Le rapport que les experts ont reçu et obtenu de la direction souligne les violations par le Brésil des Conventions numéro C98, sur le droit d'organisation et de négociation collective ; Convention C144, sur les consultations tripartites pour promouvoir l'application des normes internationales du travail ; Convention C154, sur la promotion de la négociation collective ; et numéro C155, sur la sécurité et la santé des travailleurs.

L'un des griefs portés par l’ISP est la mesure provisoire n°927, avec l'accent mis sur l'article qui prévoyait que les cas de contamination par le coronavirus ne seraient pas considérés comme professionnels, sauf sur preuve du lien de causalité.

"La qualification de Covid-19 comme maladie professionnelle ou de travail est d'une importance fondamentale pour les travailleurs/euses brésilien-ne-s, car elle garantit les prestations de la Sécurité sociale : l'obtention d'une aide en cas de maladie accidentelle et la garantie d'un emploi pendant 12 mois, ainsi que la possibilité pour le/la travailleur/euse d'être indemnisé(e) par l'entreprise en cas de blessure permanente ou de décès résultant de la maladie contractée en le milieu professionnel", précise l'ISP dans le document soumis à l'OIT.

L'Organisation Internationale du Travail elle-même s'est déjà exprimée sur la caractérisation de Covid-19 comme une maladie professionnelle.

Dans une autre partie du document, l’ISP cite l'ordonnance conjointe n° 20 du ministère de l'économie et du ministère de la santé, indiquant les mesures à respecter pour prévenir, contrôler et atténuer les risques de transmission du Covid-19.

"L'Ordonnance conjointe n° 20 comporte certaines lignes directrices qui vont à l'encontre des règles établies dans les décrets des états, des districts ou des municipalités, notamment en ce qui concerne la distanciation sociale des travailleurs/euses et des groupes à risque.
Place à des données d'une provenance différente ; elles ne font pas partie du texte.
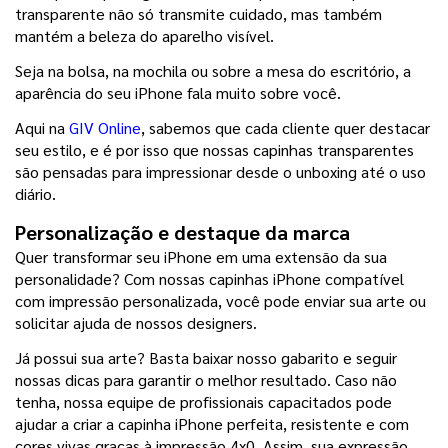
transparente não só transmite cuidado, mas também 
mantém a beleza do aparelho visível.
Seja na bolsa, na mochila ou sobre a mesa do escritório, a 
aparência do seu iPhone fala muito sobre você.
Aqui na 
GIV Online
, sabemos que cada cliente quer destacar 
seu estilo, e é por isso que nossas capinhas transparentes 
são pensadas para impressionar desde o unboxing até o uso 
diário.
Personalização e destaque da marca
Quer transformar seu iPhone em uma extensão da sua 
personalidade? Com nossas capinhas iPhone compatível 
com impressão personalizada, você pode enviar sua arte ou 
solicitar ajuda de nossos designers.
Já possui sua arte? Basta baixar nosso gabarito e seguir 
nossas dicas para garantir o melhor resultado. Caso não 
tenha, nossa equipe de profissionais capacitados pode 
ajudar a criar a capinha iPhone perfeita, resistente e com 
cores vivas graças à impressão 4x0. Assim, sua expressão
Il faut noter ici que le gouvernement brésilien n'a pas édicté de règle générale sur la prévention du Covid-19", souligne l'ISP. Selon l'évaluation de la fédération syndicale, l'ordonnance ouvre des brèches amenant les travailleurs/euses appartenant aux groupes à risque de devoir travailler en présentiel pendant la pandémie.

Le document cite également une enquête menée par l'ISP, à laquelle ont répondu plus de 3 000 travailleurs du secteur de la santé et des services essentiels au Brésil. L'enquête a révélé que 63% n'ont pas accès à un équipement de protection individuelle suffisant, que 69% n'ont pas reçu de formation spécifique pour s'occuper des patients atteints de Covid-19, et que 54% sont en détresse psychologique suite à cette période de crise au travail.

"Comme l'OIT le sait, le Brésil connaît aujourd'hui une dégradation dans les relations professionnelles et, par conséquent, dans les relations sociales", indique le rapport.

"La réalité de ceux/celles qui travaillent dans le pays est calamiteuse, indigne et dégradante", souligne-t-il. "Les droits humains fondamentaux sont bafoués, ce qui nuit à la compréhension scientifique et internationale. Pour toutes ces raisons, nous considérons qu'il est extrêmement important que ces observations soient acceptées par le Comité d'experts", insiste l’ISP.

"Il est impératif d'éviter l'arbitraire pendant la pandémie afin d'empêcher une nouvelle détérioration des relations sociales et professionnelles au Brésil et de stimuler le processus de reconstruction des droits et de la dignité des travailleurs/euses. Nous demandons donc une analyse et un positionnement de de l’OIT", ajoute l'ISP dans le document.